When Paul was suffering with his thorn in the flesh he also was very clear about what he wanted, for he said in II Corinthians 12:8, "Three times I pleaded with the Lord to take it away from me."

            One of the habits I have developed when I pray for missionaries is to pray for different specific things each day. That way my prayers have more particularity. One day I pray for open doors for the gospel, another day I might pray that they will have a close walk with the Father, another day I pray for good relationships with their co-workers and another day for good relationships in their family. That way my prayers are not rote but are particular. I also really like getting missionary letters because then I pray through them paragraph by paragraph, one paragraph each day so that again I can pray for the missionaries with particularity. May all our prayers be that way.

VIII.      With Thankfulness

Finally, I would like to mention another important aspect of prayer and that is thankfulness. So many verses in the Bible encourage us to give thanks to God. Philippians 4:6 says, "Do not be anxious about anything, but in everything, by prayer and petition, with thanksgiving, present your requests to God." Colossians 4:2 encourages, "Devote yourselves to prayer, being watchful and thankful."

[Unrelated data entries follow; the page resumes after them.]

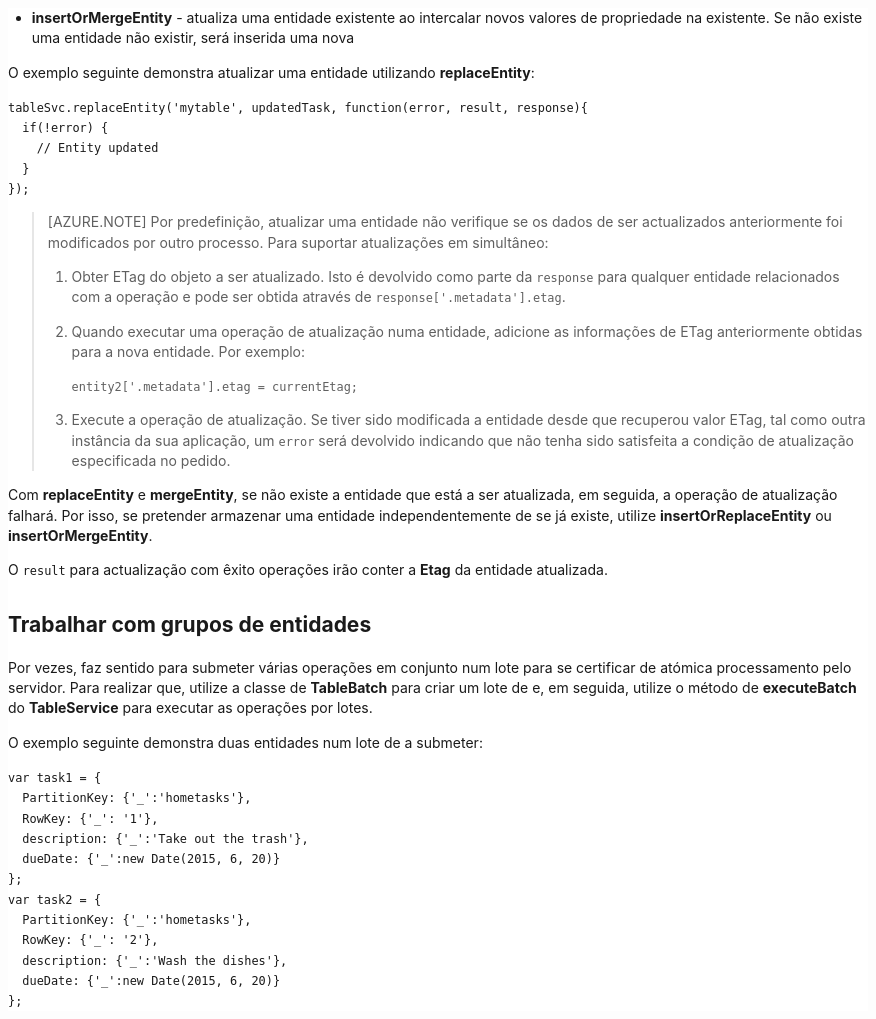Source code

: * **insertOrMergeEntity** - atualiza uma entidade existente ao intercalar novos valores de propriedade na existente. Se não existe uma entidade não existir, será inserida uma nova

O exemplo seguinte demonstra atualizar uma entidade utilizando **replaceEntity**:

    tableSvc.replaceEntity('mytable', updatedTask, function(error, result, response){
      if(!error) {
        // Entity updated
      }
    });

> [AZURE.NOTE] Por predefinição, atualizar uma entidade não verifique se os dados de ser actualizados anteriormente foi modificados por outro processo. Para suportar atualizações em simultâneo:
>
> 1. Obter ETag do objeto a ser atualizado. Isto é devolvido como parte da `response` para qualquer entidade relacionados com a operação e pode ser obtida através de `response['.metadata'].etag`.
>
> 2. Quando executar uma operação de atualização numa entidade, adicione as informações de ETag anteriormente obtidas para a nova entidade. Por exemplo:
>
>     `entity2['.metadata'].etag = currentEtag;`
>
> 3. Execute a operação de atualização. Se tiver sido modificada a entidade desde que recuperou valor ETag, tal como outra instância da sua aplicação, um `error` será devolvido indicando que não tenha sido satisfeita a condição de atualização especificada no pedido.

Com **replaceEntity** e **mergeEntity**, se não existe a entidade que está a ser atualizada, em seguida, a operação de atualização falhará. Por isso, se pretender armazenar uma entidade independentemente de se já existe, utilize **insertOrReplaceEntity** ou **insertOrMergeEntity**.

O `result` para actualização com êxito operações irão conter a **Etag** da entidade atualizada.

## <a name="work-with-groups-of-entities"></a>Trabalhar com grupos de entidades

Por vezes, faz sentido para submeter várias operações em conjunto num lote para se certificar de atómica processamento pelo servidor. Para realizar que, utilize a classe de **TableBatch** para criar um lote de e, em seguida, utilize o método de **executeBatch** do **TableService** para executar as operações por lotes.

 O exemplo seguinte demonstra duas entidades num lote de a submeter:

    var task1 = {
      PartitionKey: {'_':'hometasks'},
      RowKey: {'_': '1'},
      description: {'_':'Take out the trash'},
      dueDate: {'_':new Date(2015, 6, 20)}
    };
    var task2 = {
      PartitionKey: {'_':'hometasks'},
      RowKey: {'_': '2'},
      description: {'_':'Wash the dishes'},
      dueDate: {'_':new Date(2015, 6, 20)}
    };


  [Armazenamento SDK para o nó do Azure]: https://github.com/Azure/azure-storage-node
  [OData.org]: http://www.odata.org/
  [Using the REST API]: http://msdn.microsoft.com/library/azure/hh264518.aspx
  [Azure Portal]: portal.azure.com
  [Node.js Cloud Service]: ../cloud-services-nodejs-develop-deploy-app.md
  [Blogue da equipa do armazenamento Azure]: http://blogs.msdn.com/b/windowsazurestorage/
  [Website with WebMatrix]: ../web-sites-nodejs-use-webmatrix.md
  [Node.js Cloud Service with Storage]: ../storage-nodejs-use-table-storage-cloud-service-app.md
  [NODE.js web app utilizando o serviço de tabela do Azure]: ../storage-nodejs-use-table-storage-web-site.md
  [Create and deploy a Node.js application to an Azure website]: ../web-sites-nodejs-develop-deploy-mac.md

The importance of thankfulness is that it helps us recognize that the source of all things is God. He hears our prayers and He answers our prayers. Especially as we see prayers answered, we must always include thankfulness in our prayers. But thankfulness is important even when we have made requests and have not yet seen them answered, for it encourages our faith, hope and confidence.

Conclusion

            I know that you are people who pray. All of us who pray need encouragement from time to time. Our prayer life can become tired or we forget or we become discouraged. I was encouraged as I read this article to be reminded of how important prayer is and how much Scripture encourages us to pray. I want to encourage you in your prayer life. May we not only pray, but pray well, as God has taught us.